Apprends de la fourmi
Va vers la fourmi, paresseux ; considère ses voies et deviens sage. Pr. 6, 6.
Les fourmis construisent leur fourmilière face au soleil, et elles l’appuient contre un arbre au nord et à l’est. Elles mettent ainsi tous les avantages de leur côté pour que la fourmilière puisse garder la chaleur. Tôt le matin, quand le soleil se lève, les fourmis commencent leur activité. Toutes les voies de la fourmi mènent à la fourmilière, et toutes les fourmis travaillent autant qu’elles le peuvent. Si une brindille est trop grosse pour l’une d’entre elles, plusieurs autres s’emparent de la brindille pour l’amener à la fourmilière.
L’oisiveté entraîne la paresse et la paresse fait qu’on se retrouve dans le besoin.
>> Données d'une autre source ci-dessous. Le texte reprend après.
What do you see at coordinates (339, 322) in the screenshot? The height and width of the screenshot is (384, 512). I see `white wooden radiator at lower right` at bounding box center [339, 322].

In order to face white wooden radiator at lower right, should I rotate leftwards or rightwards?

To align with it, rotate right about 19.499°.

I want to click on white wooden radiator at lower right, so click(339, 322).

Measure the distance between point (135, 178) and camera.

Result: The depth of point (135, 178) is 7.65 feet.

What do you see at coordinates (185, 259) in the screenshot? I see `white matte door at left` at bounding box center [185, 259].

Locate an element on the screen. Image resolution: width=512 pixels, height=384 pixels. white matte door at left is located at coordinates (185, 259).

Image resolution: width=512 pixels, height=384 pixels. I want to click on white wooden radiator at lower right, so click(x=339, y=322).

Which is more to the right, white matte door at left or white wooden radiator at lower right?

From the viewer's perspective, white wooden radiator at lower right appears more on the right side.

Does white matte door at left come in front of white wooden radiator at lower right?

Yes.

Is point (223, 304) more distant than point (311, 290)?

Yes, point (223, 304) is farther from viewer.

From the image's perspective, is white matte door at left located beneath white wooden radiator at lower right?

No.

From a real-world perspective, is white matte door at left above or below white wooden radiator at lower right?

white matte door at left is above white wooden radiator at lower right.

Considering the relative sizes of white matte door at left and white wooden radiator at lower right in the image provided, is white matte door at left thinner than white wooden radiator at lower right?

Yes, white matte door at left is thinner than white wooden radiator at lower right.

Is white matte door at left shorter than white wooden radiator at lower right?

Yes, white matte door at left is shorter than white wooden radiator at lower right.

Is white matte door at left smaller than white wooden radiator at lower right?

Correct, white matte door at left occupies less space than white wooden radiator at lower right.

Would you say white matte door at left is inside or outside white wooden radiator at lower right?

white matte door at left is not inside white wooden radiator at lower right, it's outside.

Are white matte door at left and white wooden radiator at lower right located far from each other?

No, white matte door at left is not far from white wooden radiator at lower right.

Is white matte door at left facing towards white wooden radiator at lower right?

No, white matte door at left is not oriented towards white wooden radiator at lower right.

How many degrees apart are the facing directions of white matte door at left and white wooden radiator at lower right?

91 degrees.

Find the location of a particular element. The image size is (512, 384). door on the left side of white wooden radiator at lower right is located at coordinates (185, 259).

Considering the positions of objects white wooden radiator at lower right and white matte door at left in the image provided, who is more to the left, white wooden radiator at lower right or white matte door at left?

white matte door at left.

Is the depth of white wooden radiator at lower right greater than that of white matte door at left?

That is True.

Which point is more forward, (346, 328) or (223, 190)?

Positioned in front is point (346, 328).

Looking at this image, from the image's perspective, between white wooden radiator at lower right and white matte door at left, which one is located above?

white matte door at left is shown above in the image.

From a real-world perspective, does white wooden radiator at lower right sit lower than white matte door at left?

Observe les fourmis, considère leurs voies. D’abord les choses naturelles, puis les spirituelles. Bien qu’elle n’ait ni chef, ni inspecteur, ni maître, elle prépare en été sa nourriture, elle amasse pendant la moisson de quoi manger. V. 7-8.
Les vierges folles n’avaient pas amassé de l’huile dans leurs vases. Elles étaient paresseuses. Il faut faire preuve de diligence pour amasser de la nourriture dans le domaine naturel, et il n’en faut pas moins pour amasser de la nourriture spirituelle. Le besoin du paresseux le surprend comme un homme en armes, comme un rôdeur. Il fuit le travail comme la peste, c’est une difficulté insurmontable à ses yeux, comme un homme en armes muni d’un bouclier. C’est terrible de se retrouver dans une telle situation !
C’est une bénédiction de travailler physiquement et spirituellement. Le terrain que le pauvre défriche donne beaucoup de fruit. Les vierges folles ont supplié les sages de leur donner de l’huile. C’est ce qui se passe avec tous les paresseux. Ils terminent dans la mendicité. Nous avons aussi aux réunions des personnes qui n’ont jamais rien à donner, spirituellement parlant. Elles ne font qu’exiger, elles ouvrent la bouche comme des oisillons, attendant que d’autres y mettent quelque chose. C’est naturel au début, quand on n’est qu’un nourrisson spirituel ; mais quand on devrait être devenu un maître avec le temps, c’est exécrable.
Dans l’assemblée, toutes les voies mènent aussi à la fourmilière, c’est-à-dire au temple spirituel qui est en cours de construction. Car nous sommes édifiés les uns avec les autres pour former une demeure de Dieu en esprit. Que tout parmi vous se fasse pour l’édification. Sois actif pour l’édification du royaume de Dieu. Si une brindille est trop lourde pour ton frère, fais un effort et aide-le à la transporter. Tous ne sont pas des serviteurs de la Parole, mais tous peuvent être des serviteurs de Dieu, lors de la construction du temple. Nous n’avons ni chef, ni inspecteur, ni maître ; les fourmis non plus, et pourtant le travail avance vite. Tout le monde construit suivant les règles, d’après le désir et l’impulsion que chacun ressent intérieurement. C’est ainsi que les choses doivent se passer.
Paresseux, jusques à quand seras-tu couché ? Quand te lèveras-tu de ton sommeil ? Un peu de sommeil, un peu d’assoupissement, un peu croiser les mains pour dormir !
Et la pauvreté te surprendra comme un rôdeur, et la disette comme un homme en armes. V. 9-11.